Gemiddelde neiging tot sparen (APS) en marginale neiging om te sparen (MPS)

Gemiddelde neiging tot sparen (APS) en marginale neiging om te sparen (MPS)!

1. Gemiddelde neiging tot sparen (APS):

Gemiddelde spaarbesparingsgraad verwijst naar de verhouding van besparing tot het overeenkomstige niveau van inkomstenbesparing.

APS = opslaan (S) / inkomen (Y)

Als opslaan is Rs 30 crores op nationaal inkomen van f 100 crores, dan: S

APS = S / Y = 30/100 = 0, 30, dwz dat 30% van het inkomen wordt bespaard. De schatting van APS wordt geïllustreerd aan de hand van tabel 7.7 en figuur 7.7.

In tabel 7.7, APS = (-) 0, 20 bij het inkomen van Rs 100 crores omdat er een negatieve besparing van Rs 20 crores is.
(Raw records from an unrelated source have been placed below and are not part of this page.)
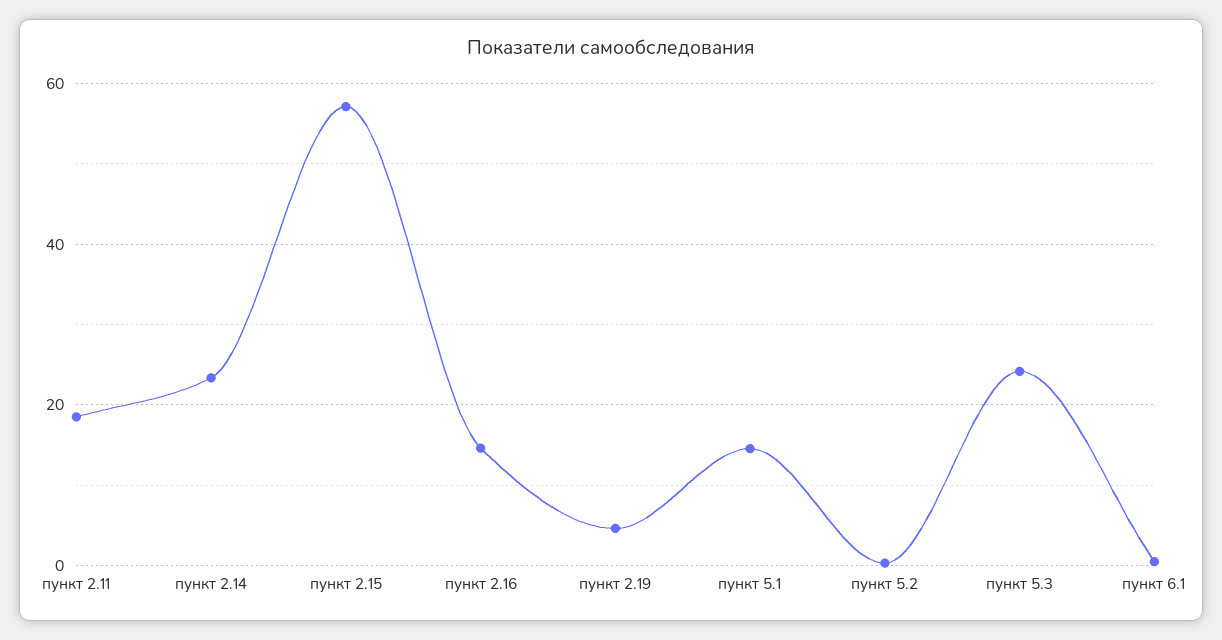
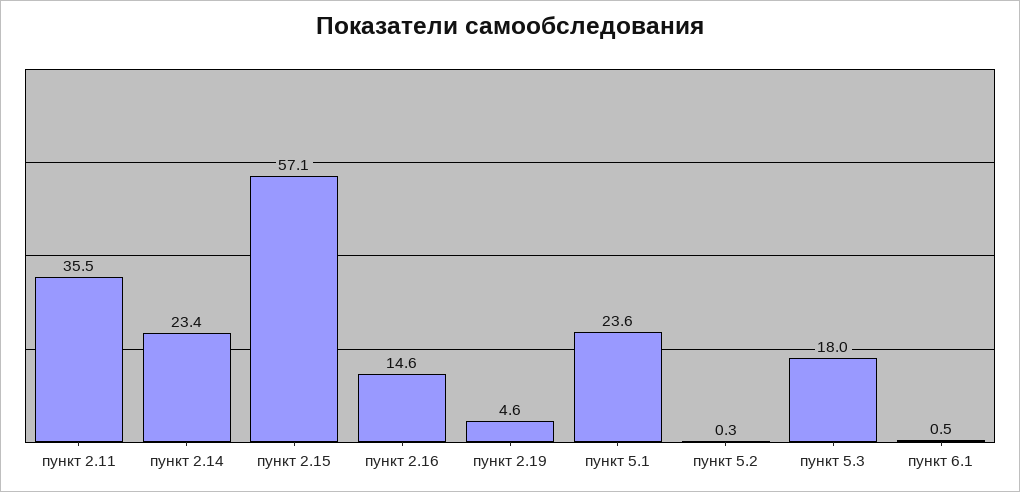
пункт 2.11: 18 -> 35.5
пункт 5.1: 14 -> 23.6
пункт 5.3: 24 -> 18

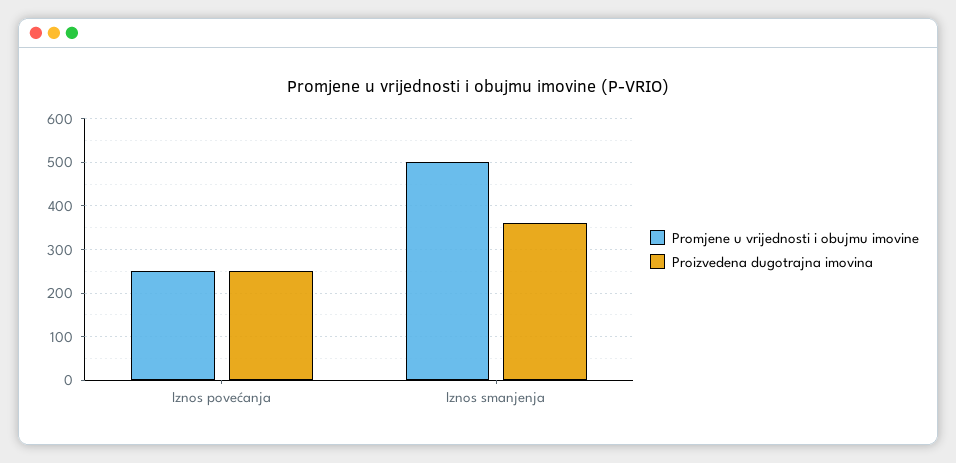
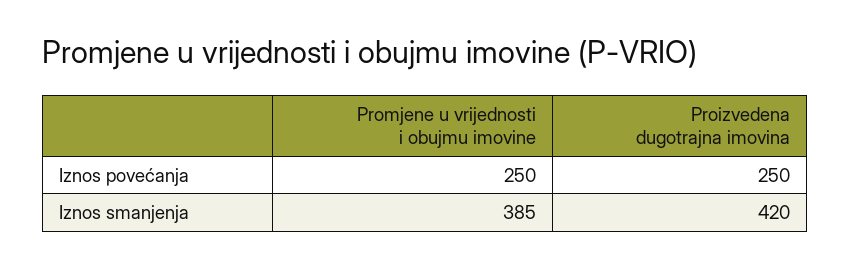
Promjene u vrijednosti i obujmu imovine, Iznos smanjenja: 500 -> 385
Proizvedena dugotrajna imovina, Iznos smanjenja: 360 -> 420

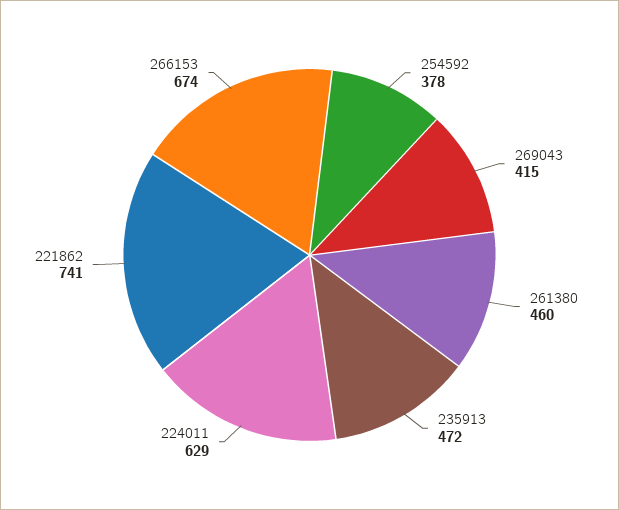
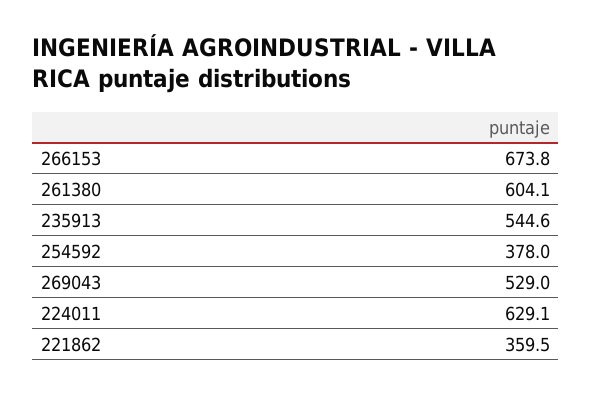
269043: 415 -> 529
261380: 460 -> 604.1
235913: 472 -> 544.6
221862: 741 -> 359.5

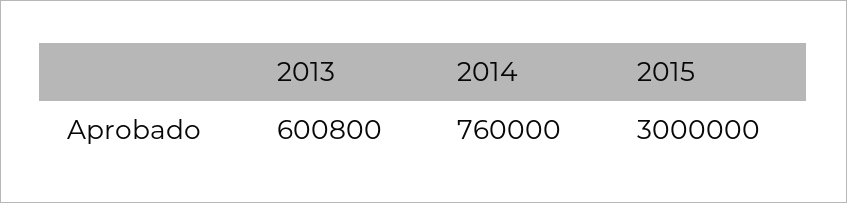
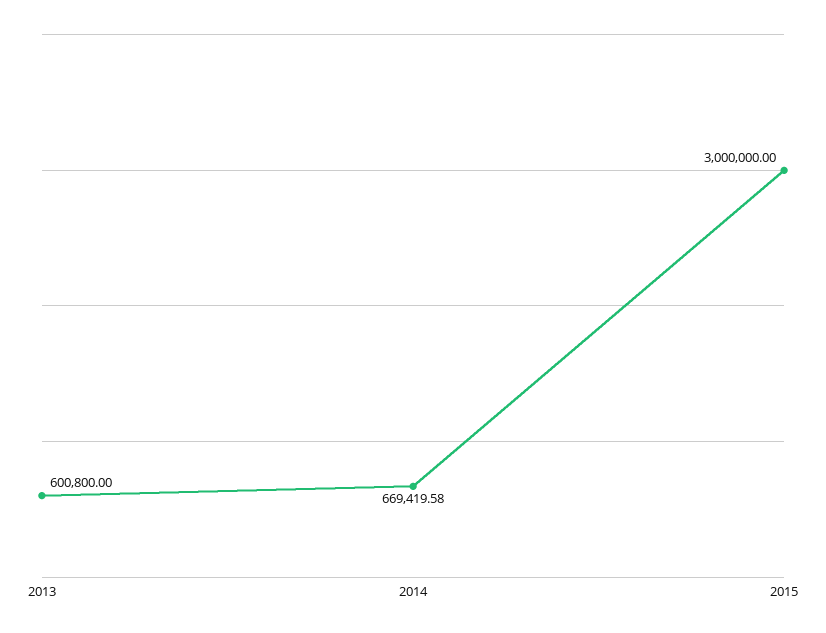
2014: 760000 -> 669419.58

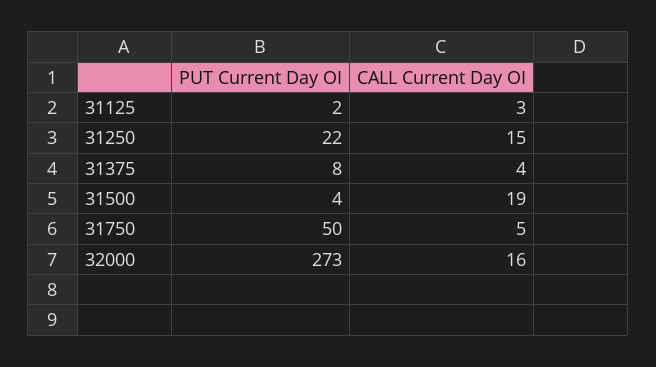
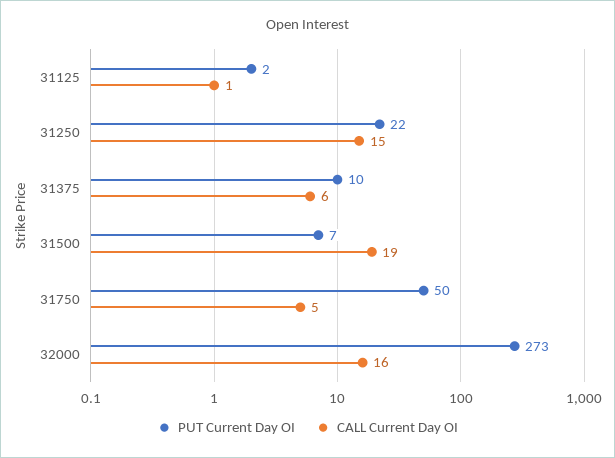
CALL Current Day OI, 31125: 3 -> 1
PUT Current Day OI, 31375: 8 -> 10
CALL Current Day OI, 31375: 4 -> 6
PUT Current Day OI, 31500: 4 -> 7

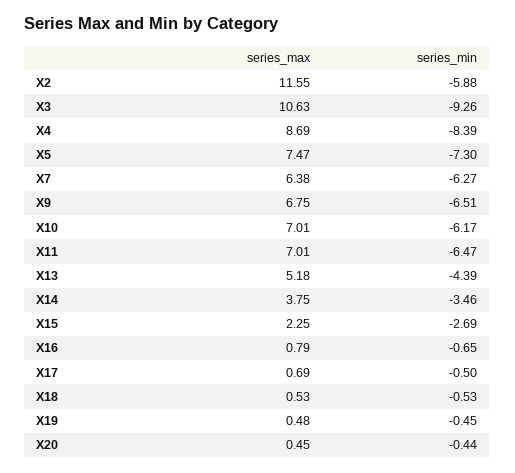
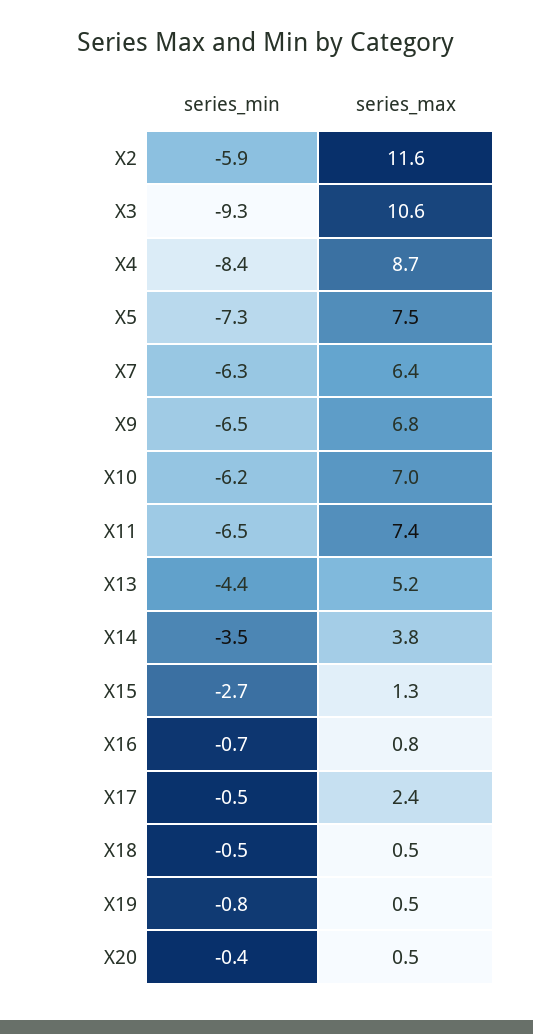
series_max, X11: 7.01 -> 7.4
series_max, X15: 2.25 -> 1.3
series_max, X17: 0.69 -> 2.4
series_min, X19: -0.45 -> -0.8

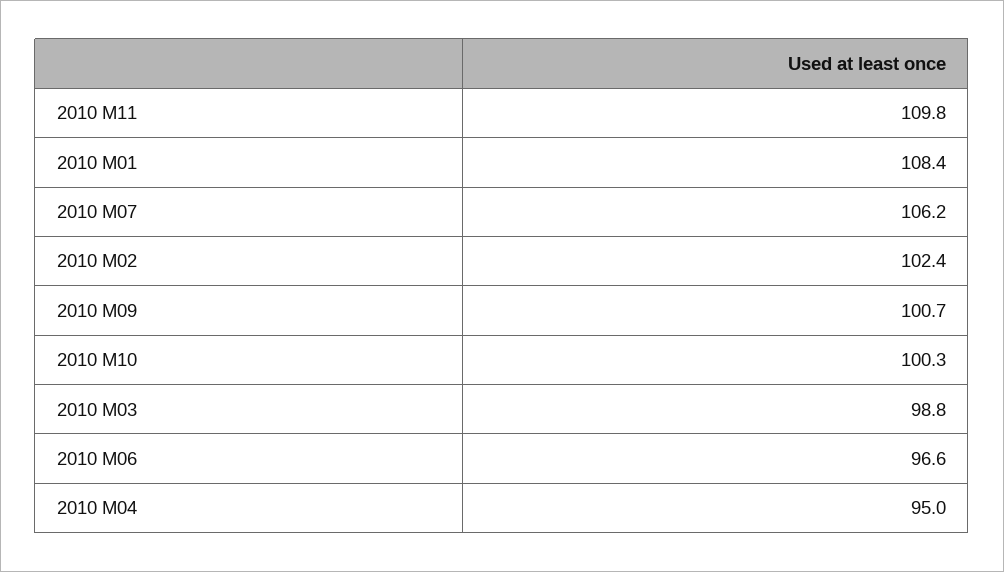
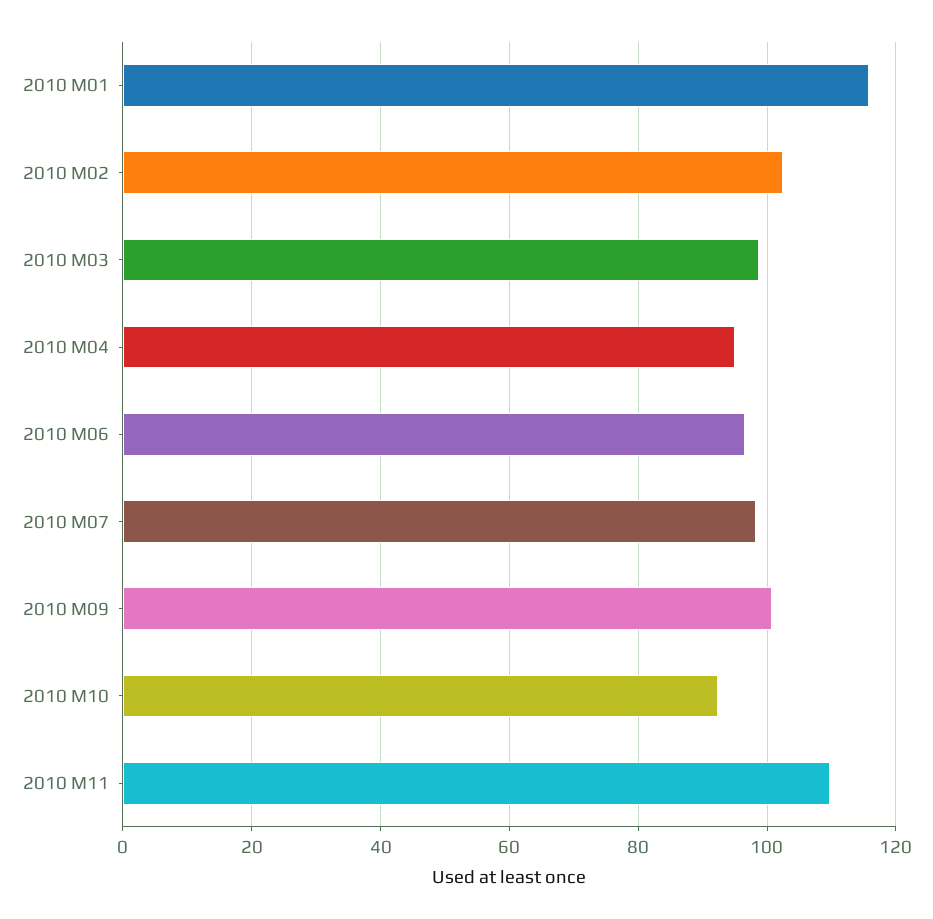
2010 M01: 108.4 -> 116
2010 M07: 106.2 -> 98
2010 M10: 100.3 -> 92

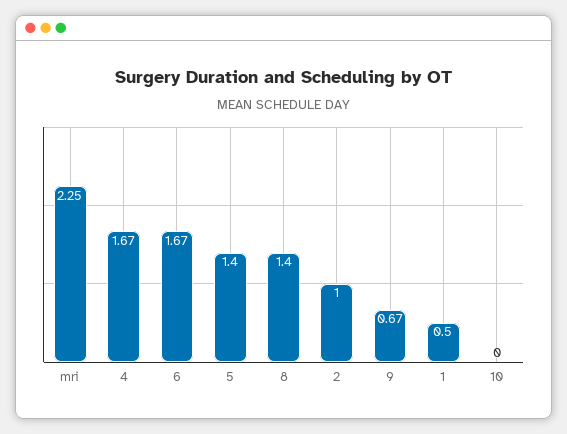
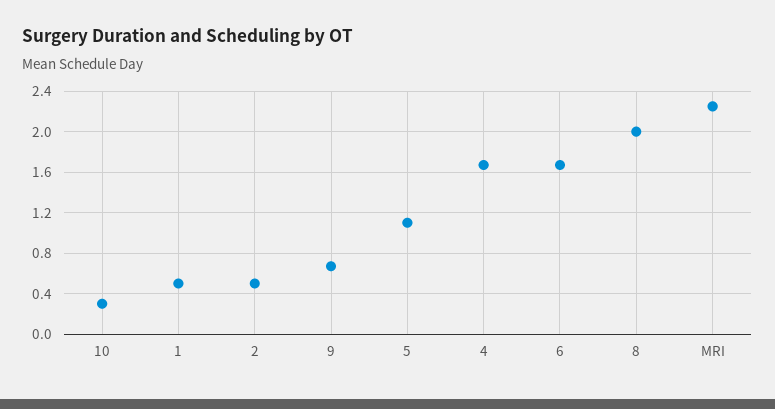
5: 1.4 -> 1.1
8: 1.4 -> 2
2: 1 -> 0.5
10: 0 -> 0.3

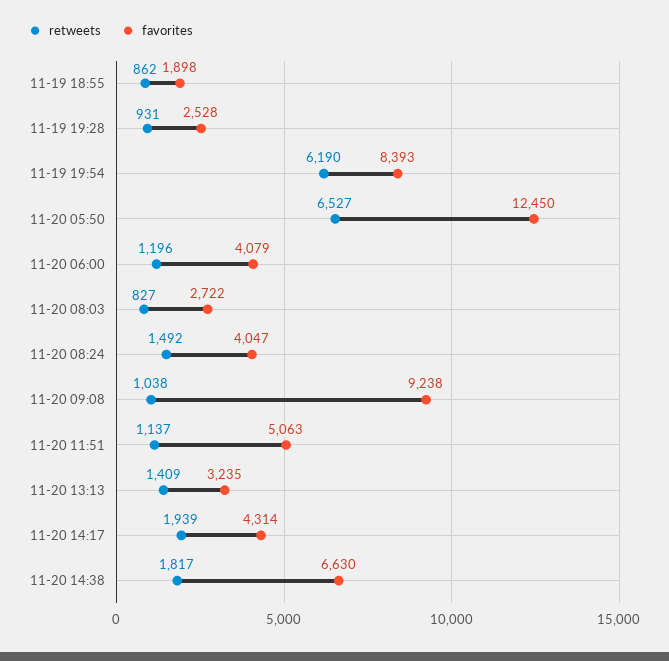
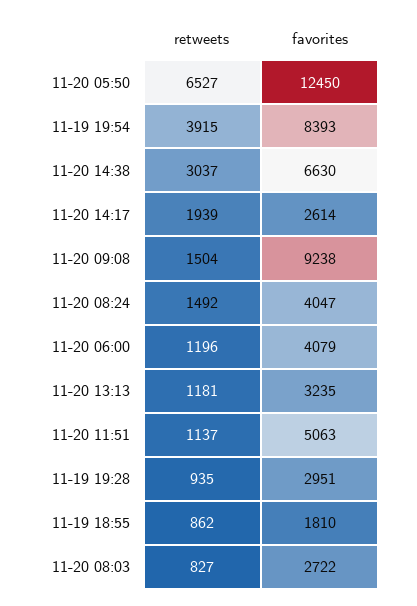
favorites, 11-19 18:55: 1898 -> 1810
retweets, 11-19 19:28: 931 -> 935
favorites, 11-19 19:28: 2528 -> 2951
retweets, 11-19 19:54: 6190 -> 3915
retweets, 11-20 09:08: 1038 -> 1504
retweets, 11-20 13:13: 1409 -> 1181
favorites, 11-20 14:17: 4314 -> 2614
retweets, 11-20 14:38: 1817 -> 3037

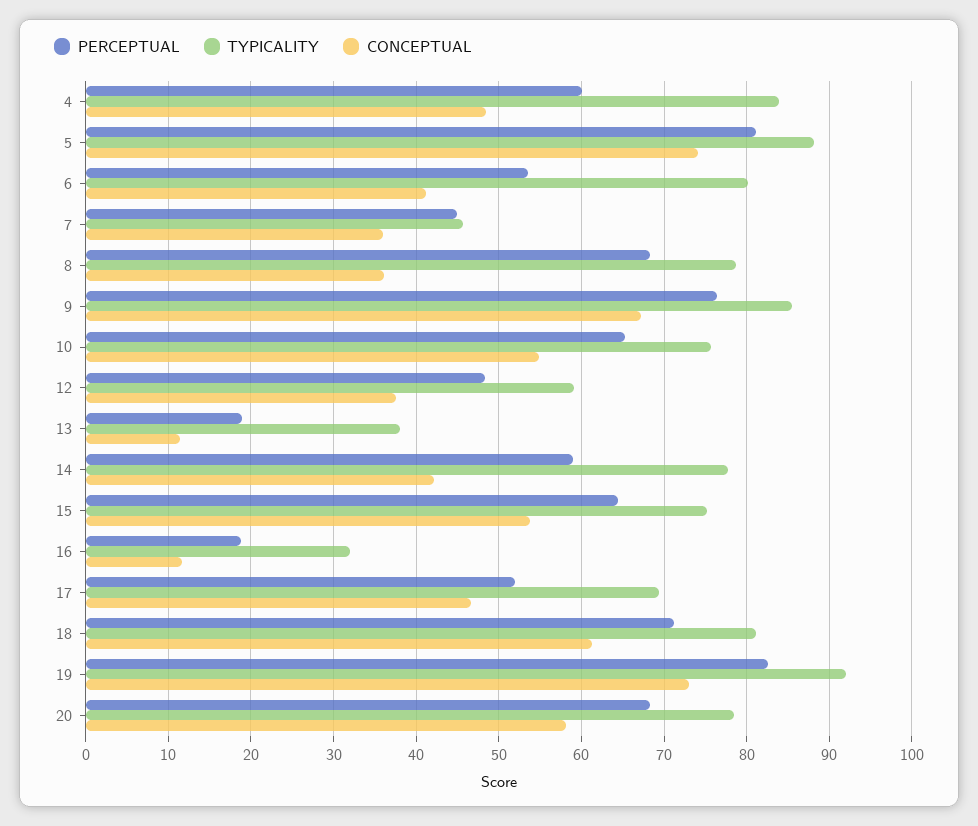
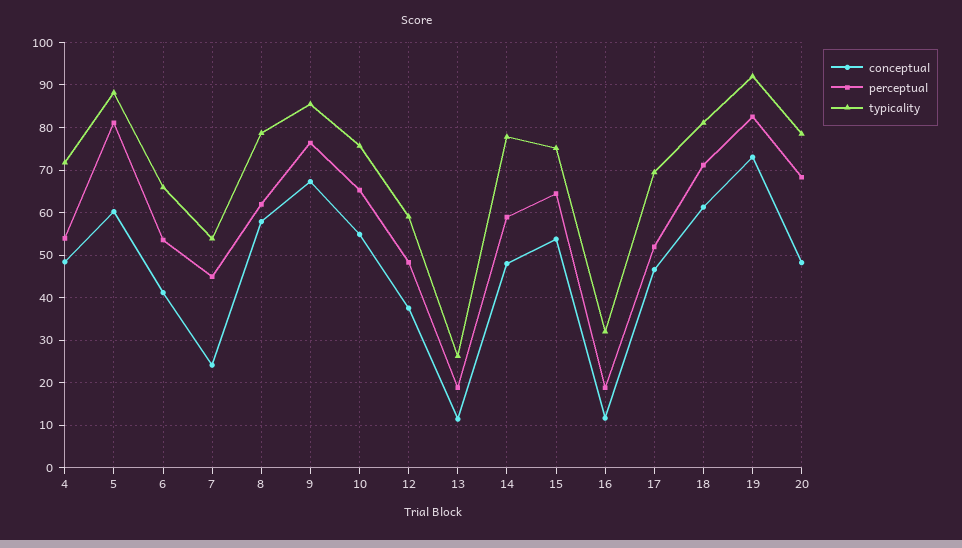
PERCEPTUAL, 4: 60 -> 54
TYPICALITY, 4: 84 -> 72
CONCEPTUAL, 5: 74 -> 60
TYPICALITY, 6: 80 -> 66
TYPICALITY, 7: 46 -> 54
CONCEPTUAL, 7: 36 -> 24
PERCEPTUAL, 8: 68 -> 62
CONCEPTUAL, 8: 36 -> 58
TYPICALITY, 13: 38 -> 26
CONCEPTUAL, 14: 42 -> 48
CONCEPTUAL, 20: 58 -> 48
APS = 0 bij een opbrengst van Rs 200 crores omdat de besparing nul is. In figuur 7.7 wordt het inkomen gemeten op de X-as en wordt de besparing gemeten op de Y-as. SS is de spaarcurve. APS in punt A van de opslagcurve SS: APS = OR / OY 1

Belangrijke punten over APS:

1. APS kan nooit 1 of meer dan 1 zijn:

Omdat sparen nooit gelijk kan zijn aan of meer dan het nationale inkomen.

2. APS kan 0 zijn: in tabel 7.7, APS = 0 omdat de besparing nul is op het inkomensniveau van Rs 200 crores. Dit punt staat bekend als Break-even-punt.

3. APS kan negatief of minder dan 1 zijn:

Bij inkomensniveaus die lager zijn dan het break-even punt, kan APS negatief zijn omdat er dissedie in de economie is (weergegeven door het gearceerde gebied in Fig. 7.7).

4. APS stijgt met toename van inkomen:

APS stijgt met een toename van het inkomen omdat het aandeel van het bespaarde inkomen blijft stijgen.

2. Marginale neiging tot besparen (MPS):

De marginale neiging tot sparen verwijst naar de verhouding van verandering in sparen tot verandering in totale inkomen.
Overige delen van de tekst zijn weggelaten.